What if Phillip hadn’t taken the situation in hand?

Rape wasn’t necessary to compromise a lady. If she screamed for help and was caught in a private situation with a man who looked guilty, tongues would start wagging.

And Johnny had known that.

Hecate climbed into bed, furious in her bones, but grateful too. Phillip had come along. Phillip had sorted Johnny out. Johnny’s stupid, wretched, miserable plan had been foiled, and Hecate was no more compromised than she was engaged to be married.

Johnny Brompton could take his handsome, scheming self straight back to the coldest depths of the worst winter Canada had to offer, and Hecate would wish him Godspeed.

 

 

Chapter Thirteen

 

 

“You can let go of me, my lord,” Johnny Brompton said. “I’m sure dear Hecate will lock her door against thieves, brigands, and cousins overcome by passion.”

Phillip let loose of Brompton reluctantly. The problem wasn’t that Brompton required further restraint, but rather, that while keeping hold of him, Phillip could resist the temptation to beat the rotter bloody.

“Does the English language work differently in Canada?” Phillip asked. “Does ‘I am unwilling for you to court me’ suggest the lady was inviting your advances? Did her struggles to free herself somehow translate into welcoming your assault?”

Brompton tossed himself onto the bench and scrubbed a hand over his face. “I rushed my fences. I don’t deny it. Badly done of me.”

He’d not rushed his fences. He’d crashed straight through them, destroying all in his path.

“You have to admit,” Brompton went on, “a woman sometimes protests too much.” He tried for a smile of manly self-deprecation.
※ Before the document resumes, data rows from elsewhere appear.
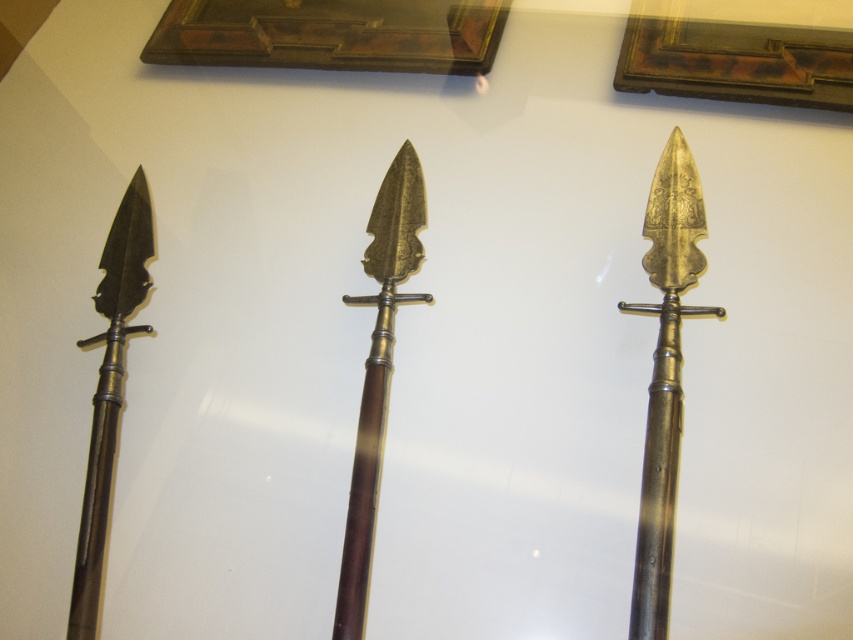
Is gold polished spear at right below gold polished metal spear at center?

Incorrect, gold polished spear at right is not positioned below gold polished metal spear at center.

I want to click on gold polished spear at right, so click(x=665, y=376).

Identify the location of gold polished spear at right. The height and width of the screenshot is (640, 853). pyautogui.click(x=665, y=376).

Can you confirm if gold polished spear at right is wider than matte black spear at left?

Indeed, gold polished spear at right has a greater width compared to matte black spear at left.

Does gold polished spear at right appear under matte black spear at left?

Incorrect, gold polished spear at right is not positioned below matte black spear at left.

Identify the location of gold polished spear at right. (665, 376).

Does gold polished metal spear at center have a lesser width compared to matte black spear at left?

No.

This screenshot has width=853, height=640. Describe the element at coordinates (378, 372) in the screenshot. I see `gold polished metal spear at center` at that location.

Is point (405, 227) less distant than point (117, 337)?

No, (405, 227) is further to viewer.

You are a GUI agent. You are given a task and a screenshot of the screen. Output one action in this format:
    pyautogui.click(x=<x>, y=<y>)
    Task: Click on the gold polished metal spear at center
    The image size is (853, 640).
    Given the screenshot: What is the action you would take?
    pyautogui.click(x=378, y=372)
Phillip, instead of calming down, was growing angrier. What if he’d not heard Hecate relocking his door? What if he’d tarried a few minutes more to don waistcoat and neckcloth? What if Brompton had trailed Hecate and accosted her in her very bedroom?
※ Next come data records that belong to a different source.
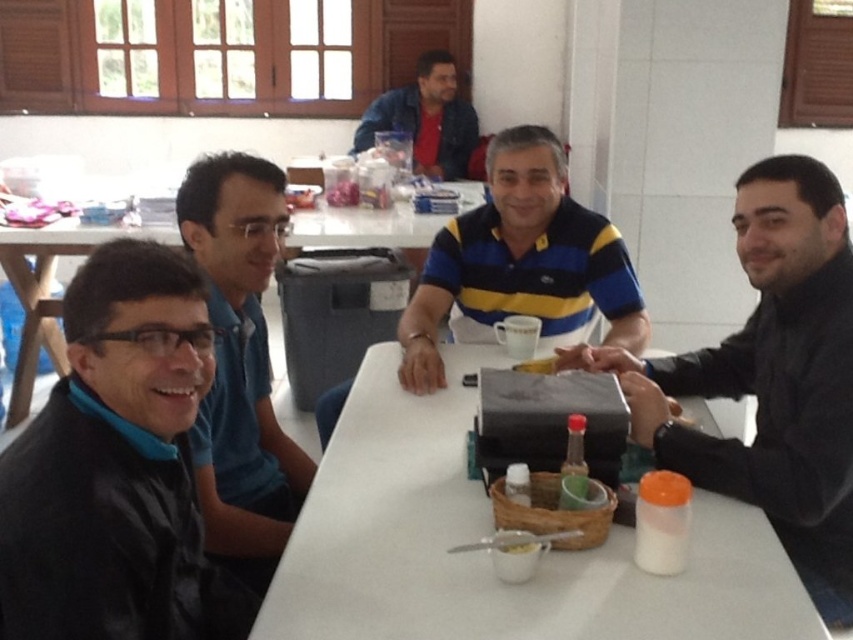
Question: Can you confirm if black matte jacket at lower left is positioned to the left of denim jacket at upper center?

Choices:
 (A) yes
 (B) no

Answer: (A)

Question: Based on their relative distances, which object is farther from the yellow striped polo shirt at center?

Choices:
 (A) blue shirt at left
 (B) black matte shirt at right

Answer: (A)

Question: Which point appears farthest from the camera in this image?

Choices:
 (A) (405, 112)
 (B) (131, 364)
 (C) (778, 198)

Answer: (A)

Question: Which object is the farthest from the yellow striped polo shirt at center?

Choices:
 (A) white matte table at center
 (B) black matte jacket at lower left

Answer: (B)

Question: Considering the relative positions of white matte table at center and black matte shirt at right in the image provided, where is white matte table at center located with respect to black matte shirt at right?

Choices:
 (A) right
 (B) left

Answer: (B)

Question: In this image, where is black matte shirt at right located relative to blue shirt at left?

Choices:
 (A) above
 (B) below

Answer: (B)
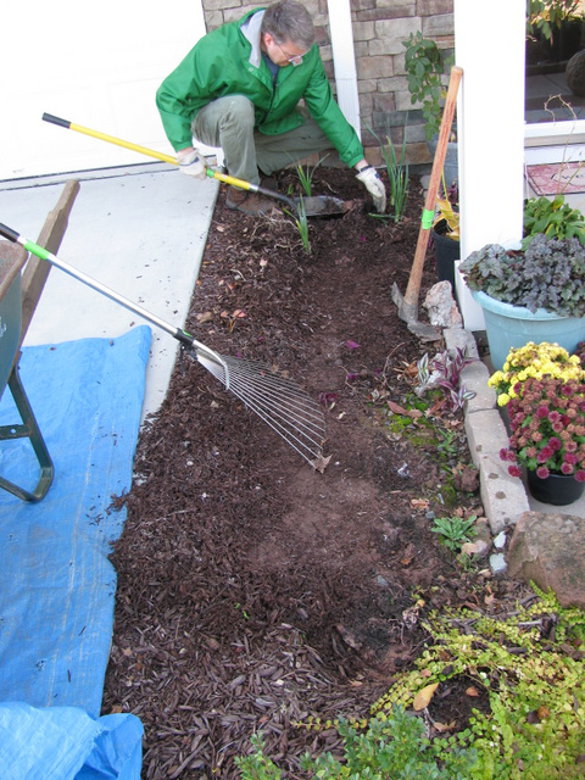
This screenshot has height=780, width=585. I want to click on welcome mat, so click(x=550, y=176).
“Miss Brompton was not protesting,” Phillip said. “She was making it absolutely clear that your advances were unwelcome. You are not to touch her, not to be alone with her, not to impose on her in any manner whatsoever.”

“That will be a bit difficult, given that we are engaged.”
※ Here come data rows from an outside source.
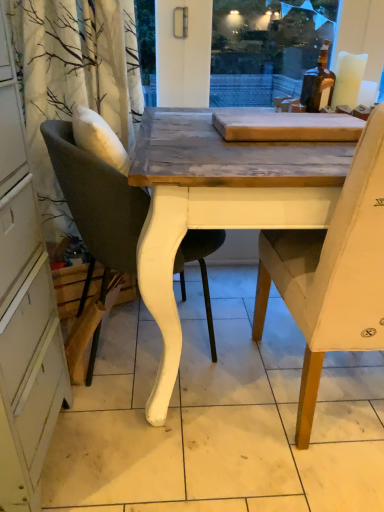
At what (x,y) coordinates should I click in order to perform the action: click on vacant region under matte gray cushioned chair at left, the second chair viewed from the right (from a real-world perspective). Please return your answer as a coordinate pair (x, y). Looking at the image, I should click on (150, 350).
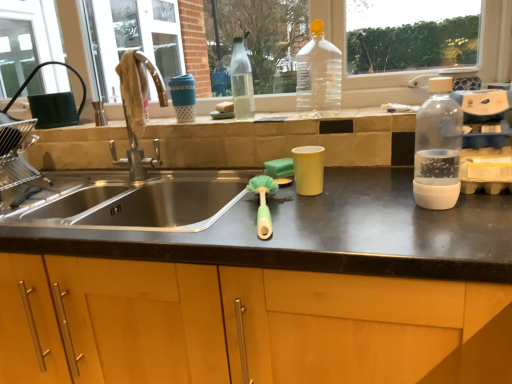
Question: From the image's perspective, would you say transparent plastic bottle at right, which is the third bottle from back to front, is shown under green sponge at center?

Choices:
 (A) no
 (B) yes

Answer: (A)

Question: Considering the relative sizes of transparent plastic bottle at right, which is the third bottle from back to front, and green sponge at center in the image provided, is transparent plastic bottle at right, which is the third bottle from back to front, bigger than green sponge at center?

Choices:
 (A) yes
 (B) no

Answer: (A)

Question: Is transparent plastic bottle at right, acting as the third bottle starting from the left, wider than green sponge at center?

Choices:
 (A) yes
 (B) no

Answer: (A)

Question: Is transparent plastic bottle at right, acting as the third bottle starting from the left, in front of green sponge at center?

Choices:
 (A) no
 (B) yes

Answer: (B)

Question: Can you confirm if transparent plastic bottle at right, the first bottle from the front, is thinner than green sponge at center?

Choices:
 (A) yes
 (B) no

Answer: (B)

Question: Is the position of transparent plastic bottle at right, the first bottle from the right, more distant than that of green sponge at center?

Choices:
 (A) yes
 (B) no

Answer: (B)

Question: Is transparent plastic bottle at upper center, which appears as the second bottle when viewed from the right, placed right next to green sponge at center?

Choices:
 (A) yes
 (B) no

Answer: (B)

Question: Does transparent plastic bottle at upper center, which appears as the 2th bottle when viewed from the back, appear on the right side of green sponge at center?

Choices:
 (A) no
 (B) yes

Answer: (B)

Question: Can you confirm if transparent plastic bottle at upper center, which appears as the second bottle when viewed from the right, is smaller than green sponge at center?

Choices:
 (A) yes
 (B) no

Answer: (B)

Question: Would you say transparent plastic bottle at upper center, which appears as the second bottle when viewed from the right, contains green sponge at center?

Choices:
 (A) yes
 (B) no

Answer: (B)

Question: Does transparent plastic bottle at upper center, which is counted as the second bottle, starting from the front, have a larger size compared to green sponge at center?

Choices:
 (A) no
 (B) yes

Answer: (B)

Question: From the image's perspective, is transparent plastic bottle at upper center, arranged as the second bottle when viewed from the left, on top of green sponge at center?

Choices:
 (A) yes
 (B) no

Answer: (A)

Question: Is transparent plastic bottle at right, the first bottle from the front, closer to camera compared to green rubber brush at center?

Choices:
 (A) no
 (B) yes

Answer: (A)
“She told you she has no intention of being coerced to the altar.”

Brompton looked up at Phillip. “What are you doing wandering about the garden, half undressed, at such an hour? Were you eavesdropping? Waiting for your own opportunity to persuade Hecate to the altar?”

“I was stopping a rapist from committing a hanging felony.”

Brompton made a face. “You’re gentry, aren’t you? Despite the courtesy title. Gentry can be so uppish. I would not have raped her. Rape can get loud. A man has to be furious to make a proper job of rape. I’m not furious, I’m besotted. There’s a difference.”

Phillip would have said the Bromptons generally were lazy, scheming, venal, and shallow, but their nastiness was petty. They were too lazy for true evil.

Johnny’s casual assessment of the conditions conducive to rape, his reference to making a proper job of violating another person, put him in a different league. He was not a garden-variety Brompton, but rather, a man whose ambitions had honed self-centeredness into arrogance and determination into ruthlessness.

“You don’t need Miss Brompton’s money, apparently,” Phillip said, “so why court scandal by forcing yourself on her?”

“She would have come around,” Johnny said as casually as if his horse would have won the match, given another furlong. “She will come around. The law is on my side.”

He was too smug, too sure of himself. If Phillip remained in his presence, he’d pummel Brompton flat. Hecate wouldn’t appreciate the drama, but the feel of Phillip’s fist plowing into the Canadian Casanova’s chiseled jaw would have been delicious.